> **To do**:
Dropping every picture, set down exactly the lines in the entries below, starting with the line with "and private pools. Mansions in Seaside are" and going on through the line with "Director, UN Women".

Page images and extracted text:
--------

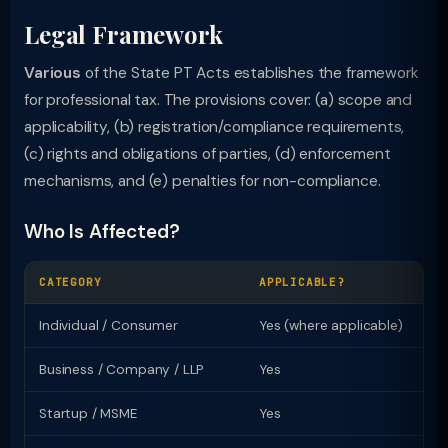
Legal Framework
Various
of the State PT Acts establishes the framework
for professional tax. The provisions cover: (a) scope and
applicability, (b) registration/compliance requirements,
(c) rights and obligations of parties, (d) enforcement
mechanisms, and (e) penalties for non-compliance.
Who Is Affected?
CATEGORY
APPLICABLE?
KE
Individual / Consumer
Yes (where applicable)
Ri
Business / Company / LLP
Yes
Re
Startup / MSME
Yes
Sp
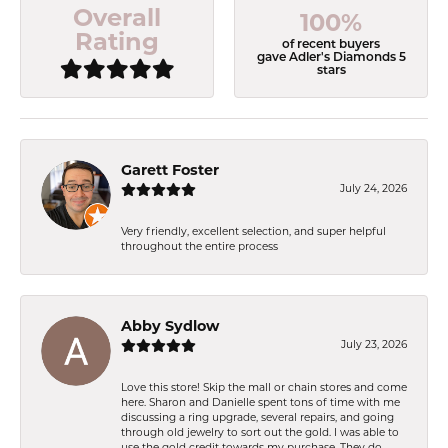
Overall
100%
Rating
of recent buyers
gave Adler's Diamonds 5
stars
Garett Foster
July 24, 2026
Very friendly, excellent selection, and super helpful
throughout the entire process
Abby Sydlow
July 23, 2026
Love this store! Skip the mall or chain stores and come
here. Sharon and Danielle spent tons of time with me
discussing a ring upgrade, several repairs, and going
through old jewelry to sort out the gold. I was able to
use the gold credit towards my purchase. They do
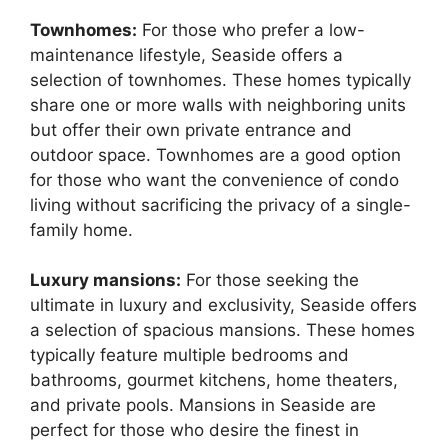
Townhomes:
For those who prefer a low-
maintenance lifestyle, Seaside offers a
selection of townhomes. These homes typically
share one or more walls with neighboring units
but offer their own private entrance and
outdoor space. Townhomes are a good option
for those who want the convenience of condo
living without sacrificing the privacy of a single-
family home.
Luxury mansions:
For those seeking the
ultimate in luxury and exclusivity, Seaside offers
a selection of spacious mansions. These homes
typically feature multiple bedrooms and
bathrooms, gourmet kitchens, home theaters,
and private pools. Mansions in Seaside are
perfect for those who desire the finest in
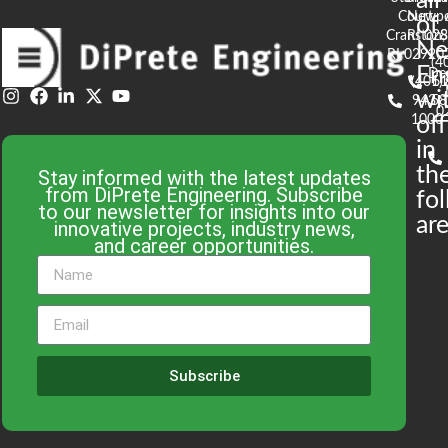
all
Court
Newpo
of
Cranston,
RI 02
S
N
RI 02920
(4
En
De
(401)
61
wi
943-
58
0
1000
off
in
th
Stay informed with the latest updates
from DiPrete Engineering. Subscribe
fo
to our newsletter for insights into our
are
innovative projects, industry news,
and career opportunities.
Subscribe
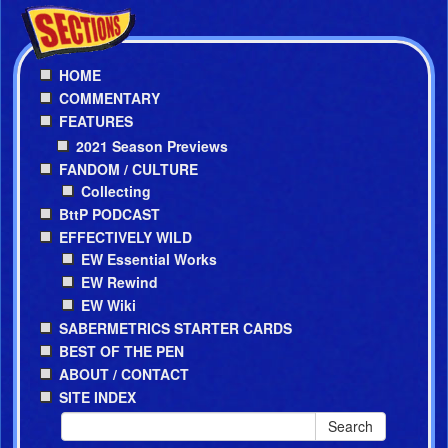
HOME
COMMENTARY
FEATURES
2021 Season Previews
FANDOM / CULTURE
Collecting
BttP PODCAST
EFFECTIVELY WILD
EW Essential Works
EW Rewind
EW Wiki
SABERMETRICS STARTER CARDS
BEST OF THE PEN
ABOUT / CONTACT
SITE INDEX
Search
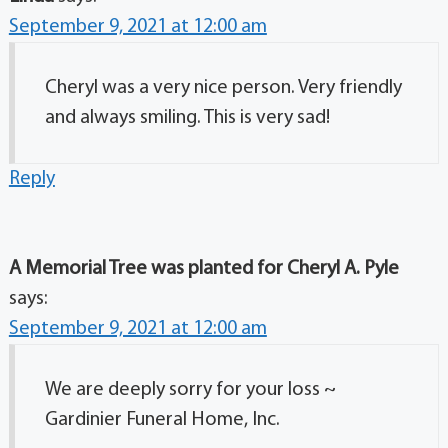
September 9, 2021 at 12:00 am
Cheryl was a very nice person. Very friendly
and always smiling. This is very sad!
Reply
A Memorial Tree was planted for Cheryl A. Pyle
says:
September 9, 2021 at 12:00 am
We are deeply sorry for your loss ~
Gardinier Funeral Home, Inc.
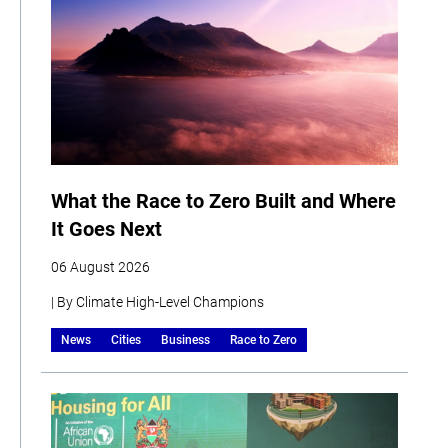
What the Race to Zero Built and Where
It Goes Next
06 August 2026
| By Climate High-Level Champions
News
Cities
Business
Race to Zero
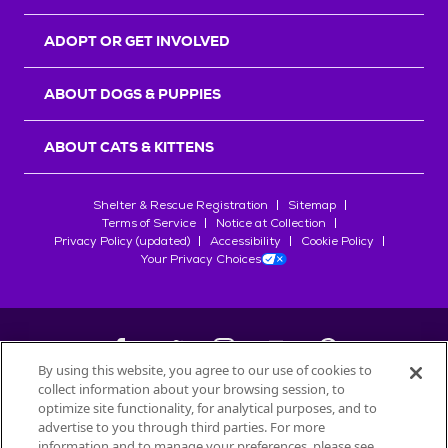
ADOPT OR GET INVOLVED
ABOUT DOGS & PUPPIES
ABOUT CATS & KITTENS
Shelter & Rescue Registration
Sitemap
Terms of Service
Notice at Collection
Privacy Policy (updated)
Accessibility
Cookie Policy
Your Privacy Choices
By using this website, you agree to our use of cookies to
collect information about your browsing session, to
©
2026
Petfinder.com
optimize site functionality, for analytical purposes, and to
All trademarks are owned by
advertise to you through third parties. For more
Société des Produits Nestlé
S.A., or
information and to manage your preferences, please see
used with permission.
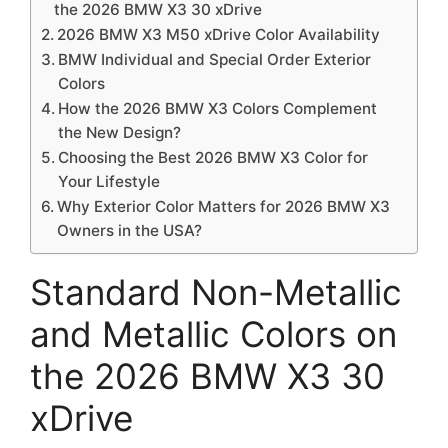
the 2026 BMW X3 30 xDrive
2026 BMW X3 M50 xDrive Color Availability
BMW Individual and Special Order Exterior
Colors
How the 2026 BMW X3 Colors Complement
the New Design?
Choosing the Best 2026 BMW X3 Color for
Your Lifestyle
Why Exterior Color Matters for 2026 BMW X3
Owners in the USA?
Standard Non-Metallic
and Metallic Colors on
the 2026 BMW X3 30
xDrive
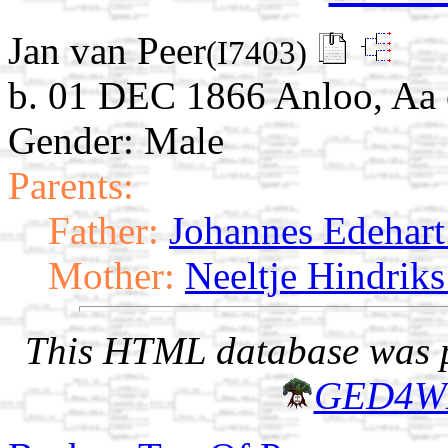
Jan van Peer
(I7403)
b. 01 DEC 1866 Anloo, Aa 
Gender: Male
Parents:
Father:
Johannes Edehart 
Mother:
Neeltje Hindriks
This HTML database was pr
GED4W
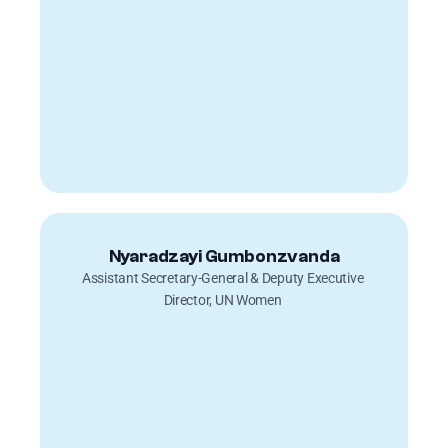
Nyaradzayi Gumbonzvanda
Assistant Secretary-General & Deputy Executive 
Director, UN Women 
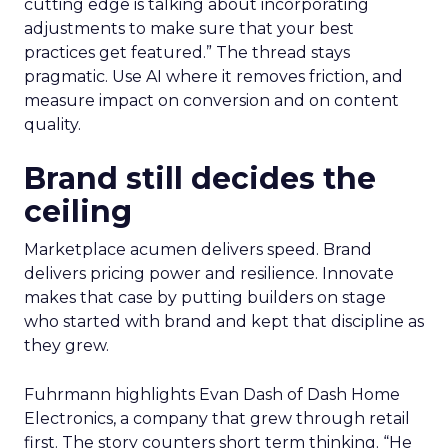
cutting edge is talking about incorporating
adjustments to make sure that your best
practices get featured.” The thread stays
pragmatic. Use AI where it removes friction, and
measure impact on conversion and on content
quality.
Brand still decides the
ceiling
Marketplace acumen delivers speed. Brand
delivers pricing power and resilience. Innovate
makes that case by putting builders on stage
who started with brand and kept that discipline as
they grew.
Fuhrmann highlights Evan Dash of Dash Home
Electronics, a company that grew through retail
first. The story counters short term thinking. “He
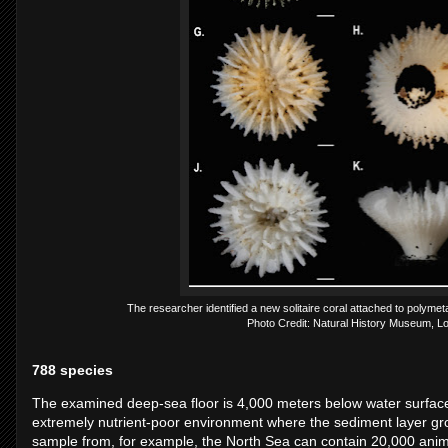
The researcher identified a new solitaire coral attached to polyme
Photo Credit: Natural History Museum, L
788 species
The examined deep-sea floor is 4,000 meters below water surface; 
extremely nutrient-poor environment where the sediment layer gro
sample from, for example, the North Sea can contain 20,000 anim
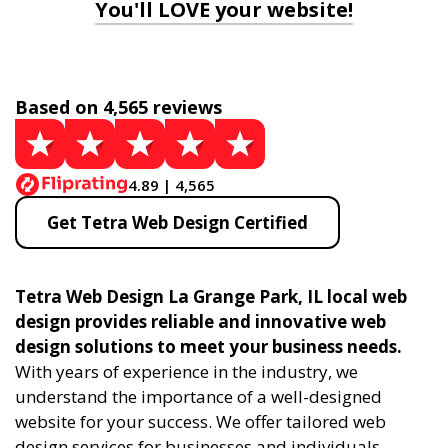
You'll LOVE your website!
Based on 4,565 reviews
4.89 | 4,565
Get Tetra Web Design Certified
Tetra Web Design La Grange Park, IL local web
design provides reliable and innovative web
design solutions to meet your business needs.
With years of experience in the industry, we
understand the importance of a well-designed
website for your success. We offer tailored web
design services for businesses and individuals,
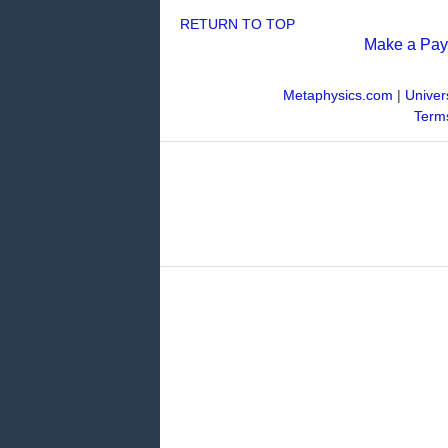
RETURN TO TOP
Make a Pa
Metaphysics.com
|
Univer
Terms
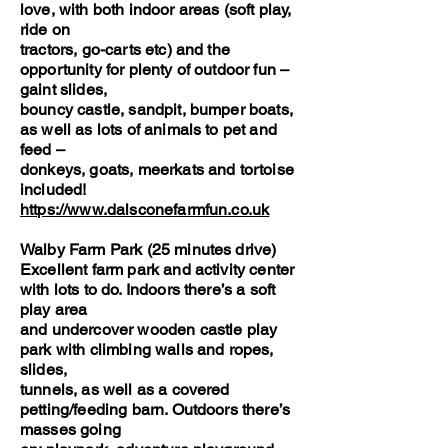
love, with both indoor areas (soft play,
ride on
tractors, go-carts etc) and the
opportunity for plenty of outdoor fun –
gaint slides,
bouncy castle, sandpit, bumper boats,
as well as lots of animals to pet and
feed –
donkeys, goats, meerkats and tortoise
included!
https://www.dalsconefarmfun.co.uk
Walby Farm Park (25 minutes drive)
Excellent farm park and activity center
with lots to do. Indoors there’s a soft
play area
and undercover wooden castle play
park with climbing walls and ropes,
slides,
tunnels, as well as a covered
petting/feeding barn. Outdoors there’s
masses going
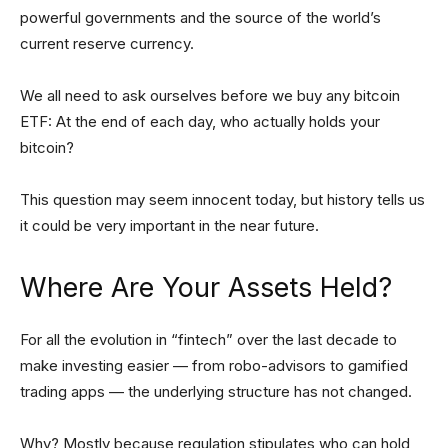
powerful governments and the source of the world’s
current reserve currency.
We all need to ask ourselves before we buy any bitcoin
ETF: At the end of each day, who actually holds your
bitcoin?
This question may seem innocent today, but history tells us
it could be very important in the near future.
Where Are Your Assets Held?
For all the evolution in “fintech” over the last decade to
make investing easier — from robo-advisors to gamified
trading apps — the underlying structure has not changed.
Why? Mostly because regulation stipulates who can hold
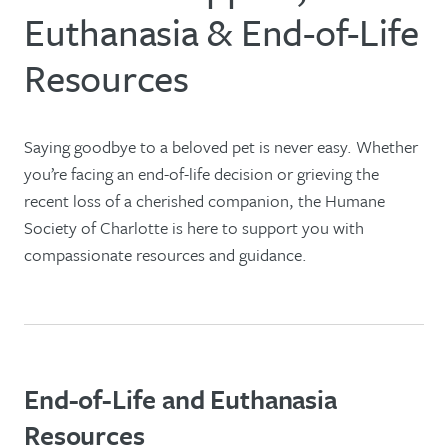
Euthanasia & End-of-Life
Resources
Saying goodbye to a beloved pet is never easy. Whether
you’re facing an end-of-life decision or grieving the
recent loss of a cherished companion, the Humane
Society of Charlotte is here to support you with
compassionate resources and guidance.
End-of-Life and Euthanasia
Resources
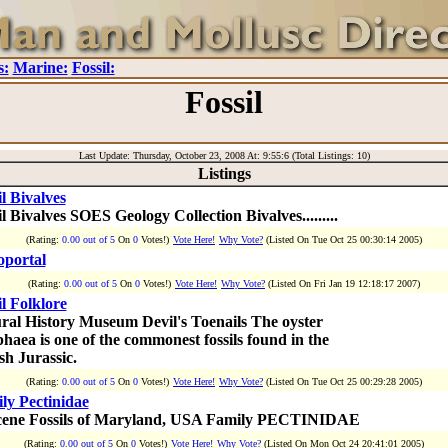
s:
Marine:
Fossil:
Fossil
Last Update: Thursday, October 23, 2008 At: 9:55:6 (Total Listings: 10)
Listings
il Bivalves
l Bivalves SOES Geology Collection Bivalves.........
(Rating:
0.00 out of 5
On
0
Votes!)
Vote Here!
Why Vote?
(Listed On Tue Oct 25 00:30:14 2005)
oportal
(Rating:
0.00 out of 5
On
0
Votes!)
Vote Here!
Why Vote?
(Listed On Fri Jan 19 12:18:17 2007)
il Folklore
ral History Museum Devil's Toenails The oyster
haea is one of the commonest fossils found in the
sh Jurassic.
(Rating:
0.00 out of 5
On
0
Votes!)
Vote Here!
Why Vote?
(Listed On Tue Oct 25 00:29:28 2005)
ly Pectinidae
ene Fossils of Maryland, USA Family PECTINIDAE
(Rating:
0.00 out of 5
On
0
Votes!)
Vote Here!
Why Vote?
(Listed On Mon Oct 24 20:41:01 2005)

--------

> **Finished task**:
and private pools. Mansions in Seaside are
perfect for those who desire the finest in
all
Court
Newpo
of
Cranston,
RI 02
S
N
RI 02920
(4
En
De
(401)
61
wi
943-
58
0
1000
off
in
th
Stay informed with the latest updates
from DiPrete Engineering. Subscribe
fo
to our newsletter for insights into our
are
innovative projects, industry news,
and career opportunities.
Subscribe
HOME
COMMENTARY
FEATURES
2021 Season Previews
FANDOM / CULTURE
Collecting
BttP PODCAST
EFFECTIVELY WILD
EW Essential Works
EW Rewind
EW Wiki
SABERMETRICS STARTER CARDS
BEST OF THE PEN
ABOUT / CONTACT
SITE INDEX
Search
September 9, 2021 at 12:00 am
Cheryl was a very nice person. Very friendly
and always smiling. This is very sad!
Reply
A Memorial Tree was planted for Cheryl A. Pyle
says:
September 9, 2021 at 12:00 am
We are deeply sorry for your loss ~
Gardinier Funeral Home, Inc.
What the Race to Zero Built and Where
It Goes Next
06 August 2026
| By Climate High-Level Champions
News
Cities
Business
Race to Zero
ADOPT OR GET INVOLVED
ABOUT DOGS & PUPPIES
ABOUT CATS & KITTENS
Shelter & Rescue Registration
Sitemap
Terms of Service
Notice at Collection
Privacy Policy (updated)
Accessibility
Cookie Policy
Your Privacy Choices
By using this website, you agree to our use of cookies to
collect information about your browsing session, to
©
2026
Petfinder.com
optimize site functionality, for analytical purposes, and to
All trademarks are owned by
advertise to you through third parties. For more
Société des Produits Nestlé
S.A., or
information and to manage your preferences, please see
used with permission.
the 2026 BMW X3 30 xDrive
2026 BMW X3 M50 xDrive Color Availability
BMW Individual and Special Order Exterior
Colors
How the 2026 BMW X3 Colors Complement
the New Design?
Choosing the Best 2026 BMW X3 Color for
Your Lifestyle
Why Exterior Color Matters for 2026 BMW X3
Owners in the USA?
Standard Non-Metallic
and Metallic Colors on
the 2026 BMW X3 30
xDrive
Jan van Peer
(I7403)
b. 01 DEC 1866 Anloo, Aa 
Gender: Male
Parents:
Father:
Johannes Edehart 
Mother:
Neeltje Hindriks
This HTML database was pr
GED4W
Nyaradzayi Gumbonzvanda
Assistant Secretary-General & Deputy Executive 
Director, UN Women 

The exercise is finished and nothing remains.